Nine years and 600 KFC restaurant chains later across the US and Canada Sanders was approached by venture capitalists wishing to buy his restaurants.
He was reluctant at first, but at 75 years old he decided it would be best to let his company grow beyond his own capacity.
He then agreed to sell his share for $2 million ($15 million by 2015 in equivalent) and he would have a lifetime salary of $75,000, a seat on the board, majority ownership of KFC’s Canadian franchises, and he would serve as the company’s brand ambassador.
Sanders story is an example of how a man in his late age can fulfill his dream and attain massive success.
It’s never late to fulfill your dream no matter at what age you start.
Laura Ingalls Wilder
Ingalls began scribbling stories in her 40s (while working as a dressmaker) but never seen a positive outcome on this endeavor during this time.
In her 60s she started writing the Little House books.
It was while writing these books that she started to gain a following.
At 65 years old, her book “Little House on the Prairie,” became popular and was made into a television series.
Her success as an author, an endeavor she started in her 40s, finally came when she was 65 years old.
Fauja Singh
As a child Singh had a disorder that made him unable to walk until the age of five.
But at age 89, Singh ran in the marathon.
He became the first 100-year-old to run a marathon in 2011.
He also became an Olympic torch bearer on two occasions, once at the age of 101, breaking several running records in his age category.
Julia Child
Julia Child couldn’t cook when she graduated college.
However, she fell in love with the French cuisine and started cooking French recipes when she could.
At age 50 She wrote her first cookbook and gained a reputation as one of the top French chefs in the world.
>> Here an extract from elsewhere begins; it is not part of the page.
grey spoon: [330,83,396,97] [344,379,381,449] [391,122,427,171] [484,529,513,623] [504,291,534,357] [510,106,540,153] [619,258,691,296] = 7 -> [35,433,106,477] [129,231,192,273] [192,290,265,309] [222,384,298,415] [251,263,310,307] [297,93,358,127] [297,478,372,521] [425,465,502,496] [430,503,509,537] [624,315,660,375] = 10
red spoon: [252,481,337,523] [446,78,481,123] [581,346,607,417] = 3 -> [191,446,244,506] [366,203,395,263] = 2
She eventually became the first woman inducted into the Culinary Institute Hall of Fame.
Grandma Moses
Grandma Moses never had a true education. She only briefly attended a one-room schoolroom.
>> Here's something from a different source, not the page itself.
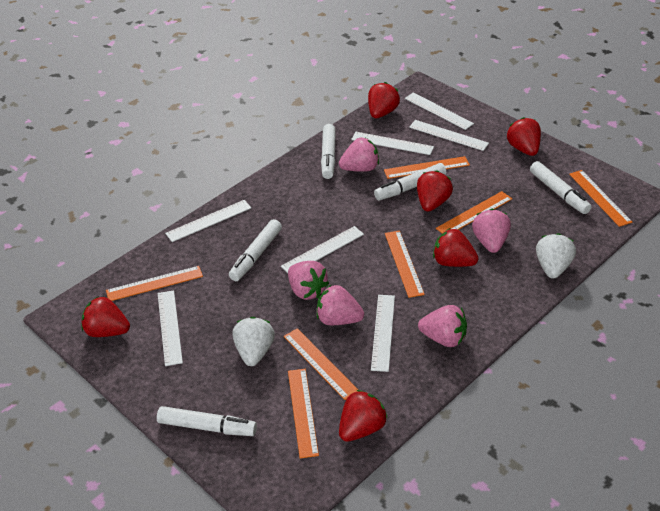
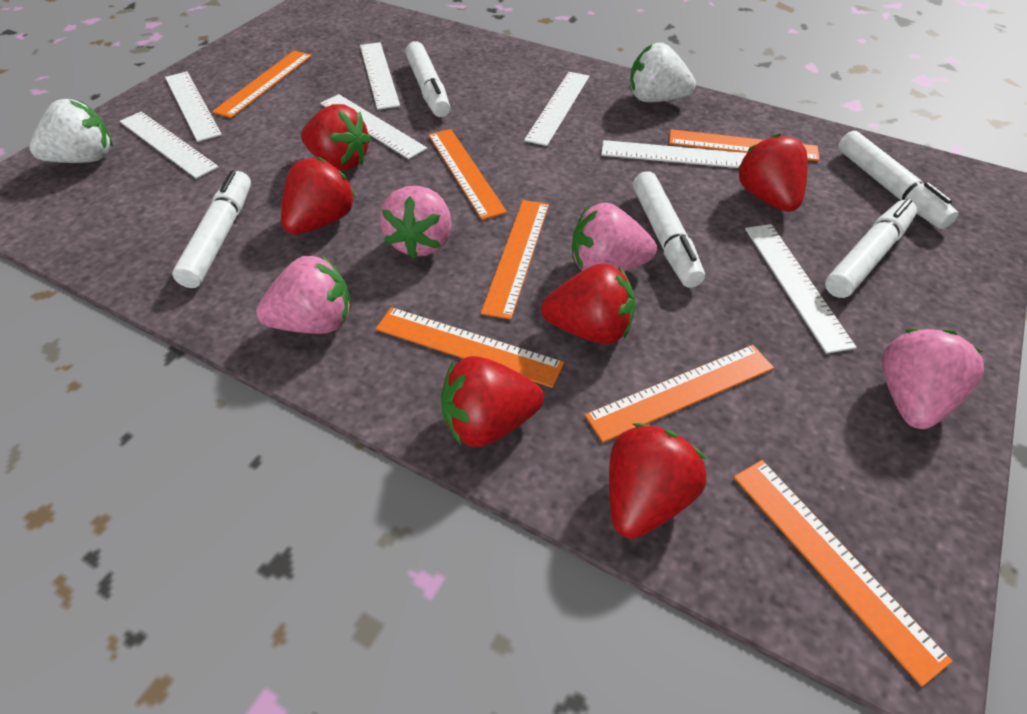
pink strawberry: [288,261,329,300] [317,285,364,325] [339,137,379,172] [418,305,467,347] [472,209,511,253] = 5 -> [256,255,351,334] [380,186,452,259] [572,203,657,271] [882,329,984,429] = 4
But when she reached her 60s, she picked up her brush.
It would take another decade for her work to get noticed.
When they did, she ended up having her paintings displayed at the Museum of Modern Art.
By the age of 101, she produced about 1500 pieces.
John Fenn
Fenn landed at Princeton University following his first academic appointment at 35 years old.
He did research and published for years but with little to no success.
He was forced to retire at the age of 70 but soon after his forced retirement a paper he published at 67 got noticed.
And he was awarded the Nobel Prize in Chemistry for creating a way to measure ribosomes and viruses, a method found in every lab today.
He was in his mid-80s when he received said Nobel Prize in Chemistry.
Nelson Mandela
Mandela joined the activist movement in his country in South Africa when he was in his 40s.
He was arrested several times and later spent 27 years in prison. While in prison he studied Law.
When released from prison, he continued speaking out against racial segregation.
At age 76 he was elected first president of South Africa, becoming the first Black head of state, from 1944 to 1999.
Final Thoughts
As the above examples showed, it is never too late to fulfill your dream at an advanced age, and no matter how long they have remained dormant in your life.
Hopefully, those examples will encourage you to not give up on your dreams, especially when you’re tempted to think that you’re too old to fulfill them.
For you’re never too old to fulfill your unfulfilled dream.
There is a Jewish tradition that says, “one cannot begin to understand true wisdom concerning the things of God until he or she reaches 60 years old.”
It’s the same with regards to fulfilling your dream.
You are bound to fulfill your dream, if you haven’t yet, when you enter the age of 60.
Just stay close to God – the Creator and the One who wrote your dream in your heart.
With that being said – I re stress the fact that God knows the way to your dream and He will bring you there.